The Good Pirates of the Forgotten Bayous: Fighting to Save a Way of Life in the Wake of Hurricane Katrina, Ken Wells (2008)
The Coast Guard may have plucked 35,000 people from the waters of the storm, but it is the unsung support from the shrimp- and oyster-boat captains of the bayou—men who took to their boats and roamed the floods streets—that helped save so many. With a focus on the seafaring Robins cousins who reside in the former pirate haven of St. Bernard Parish, where the present-day pastimes are “sin, cooking, drinking, eating, fighting, fishing, sex, and love,” Wells brings an air of the swashbuckling to this story of survival.
FICTION
Salvage the Bones, Jesmyn Ward (2011)
In this National Book Award winner, Skeetah’s pit bull pups are as desperate to survive as are the children raising them. Set in the days leading up to the storm, this band of motherless siblings, anchored by fourteen-and-pregnant Esch, scrounges for food and shelter in order to save themselves. Author Ward, who with her family swam and scavenged her own way through the devastated town of De Lisle, Mississippi, when Katrina hit, could not write creatively for three years afterward. It is our great good fortune that she finally found her way home to these children and their haunting tale.
The Tin Roof Blowdown, James Lee Burke (2007)
The New York Times Book Review called this “the definitive crime novel about Hurricane Katrina.” With a focus on fictional Iberia Parish sheriff’s detective Dave Robicheaux and his efforts to bring to justice to bear on a band of criminals who’ve hijacked a rescue boat in the wake of Katrina, Burke puts a spin on the storm that hews very closely to the guerilla-like efforts of many left-behind law enforcers in the chaos that was the post-disaster landscape.
City of Refuge, Tom Piazza (2008)
Following closely on the heels of his nonfiction title Why New Orleans Matters, New Orleans transplant and musician-turned-author Piazza’s fiction tracks two wholly unique families and their divergent storm responses. The book is aptly named for a gospel song from the 1920s: “Everybody in the book, in some kind of way, needs some kind of refuge, either as a result of the storm, or before the storm,” Piazza said. Given that he wrote his first Katrina-inspired book after evacuating to a Missouri cotton gin, Piazza knows of what he speaks. And writes.

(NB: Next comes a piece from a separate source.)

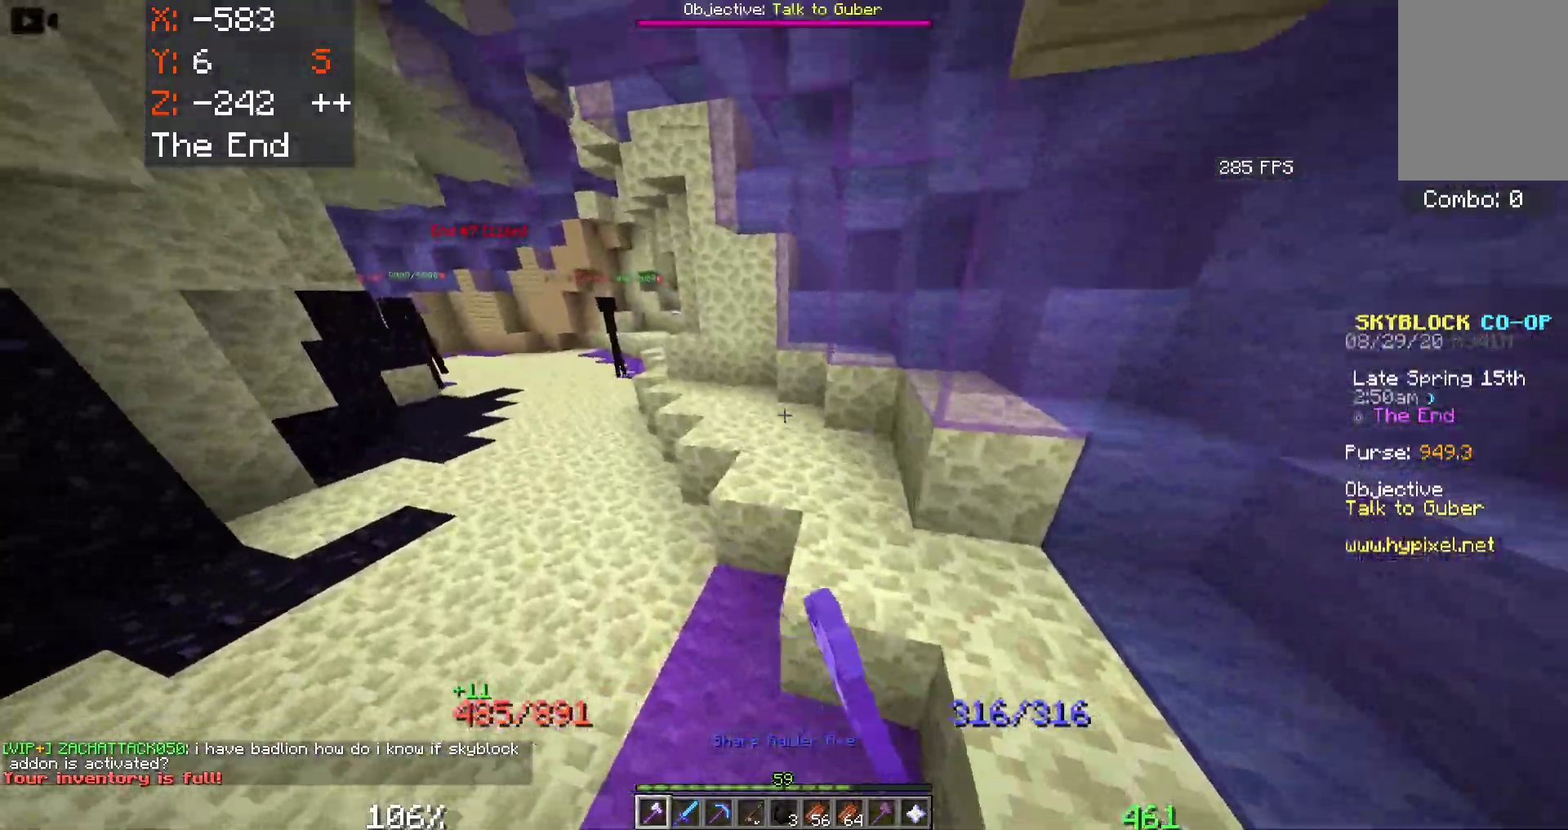
{"keys": ["a", "space", "w"], "mouse": [], "events": [[50, "mouse_left", "up"], [250, "mouse_left", "down"], [466, "mouse_left", "up"]]}
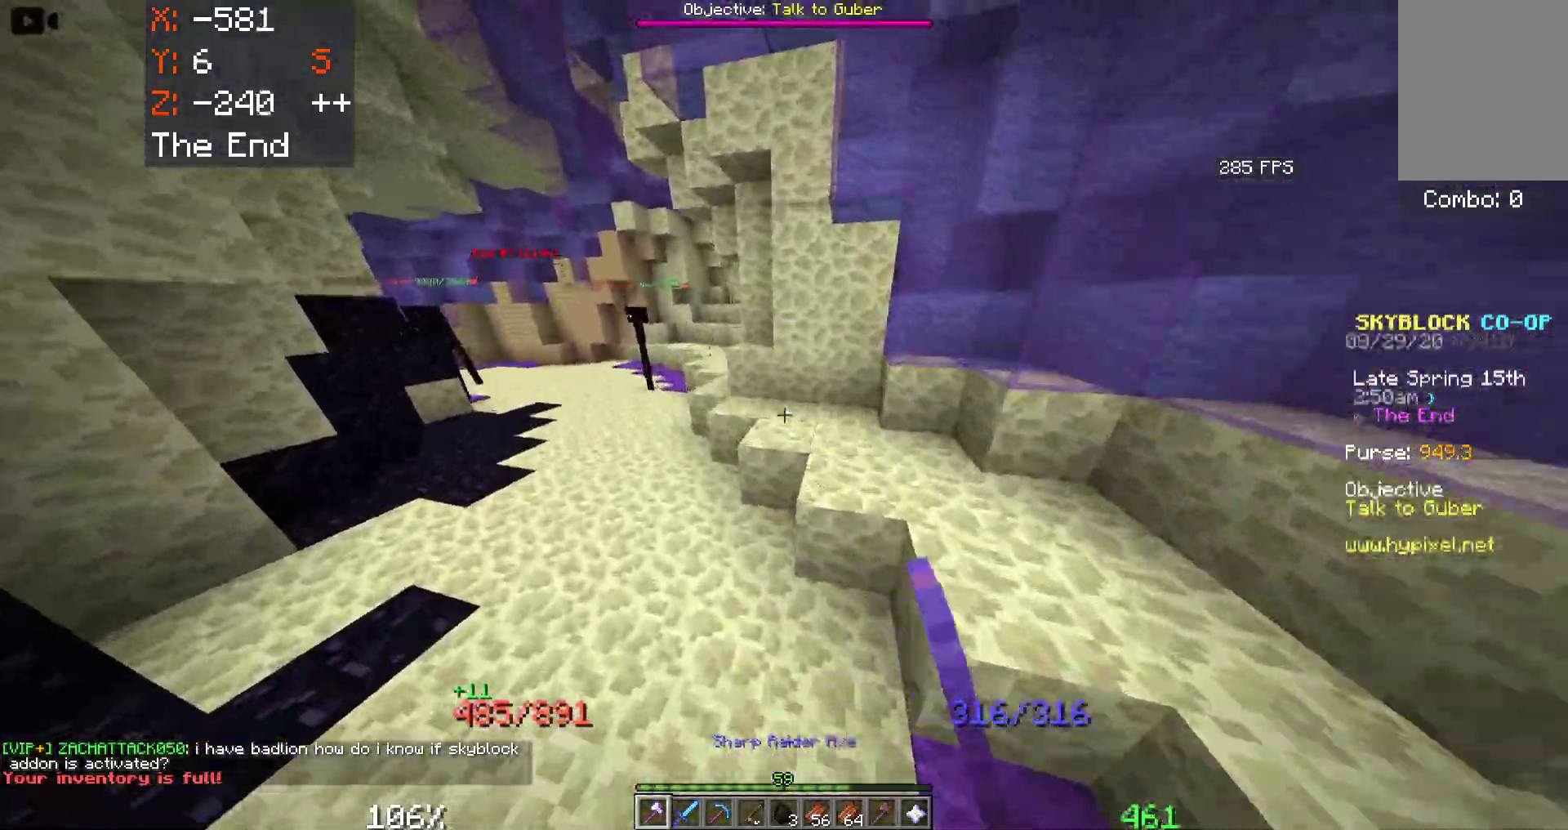
{"keys": ["a", "space", "w"], "mouse": ["left"], "events": [[316, "mouse_left", "down"]]}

And it shows.
THE CHILDREN
Much of the literature directed toward children came later than the works aimed at adults, which is natural; we must process before we can explain, before we can find lessons to impart. But as we approach markers such as the upcoming ten-year-anniversary of the storm on August 29, the young ask us for an accounting. As for me, I will be driving my children across the South this August; my ten-year-old daughter and eleven-year-old son are accompanying me on the Southern leg of the Landfall national book tour so I can introduce them, finally, to the place I once called home.
Sitting in a pile to pack, alongside our sunscreen and Roll Tide T-shirts, are these companions: What Was Hurricane Katrina? by Robin Koontz; Heroes of Hurricane Katrina by Allan Zullo; Drowned City: Hurricane Katrina & New Orleans by Don Brown; Zane and the Hurricane: A Story of Katrina by Rodman Philbrick; and Hurricane Katrina, 2005 (I Survived #3). I expect that by the end of our trip they will be good and dog-eared friends, all.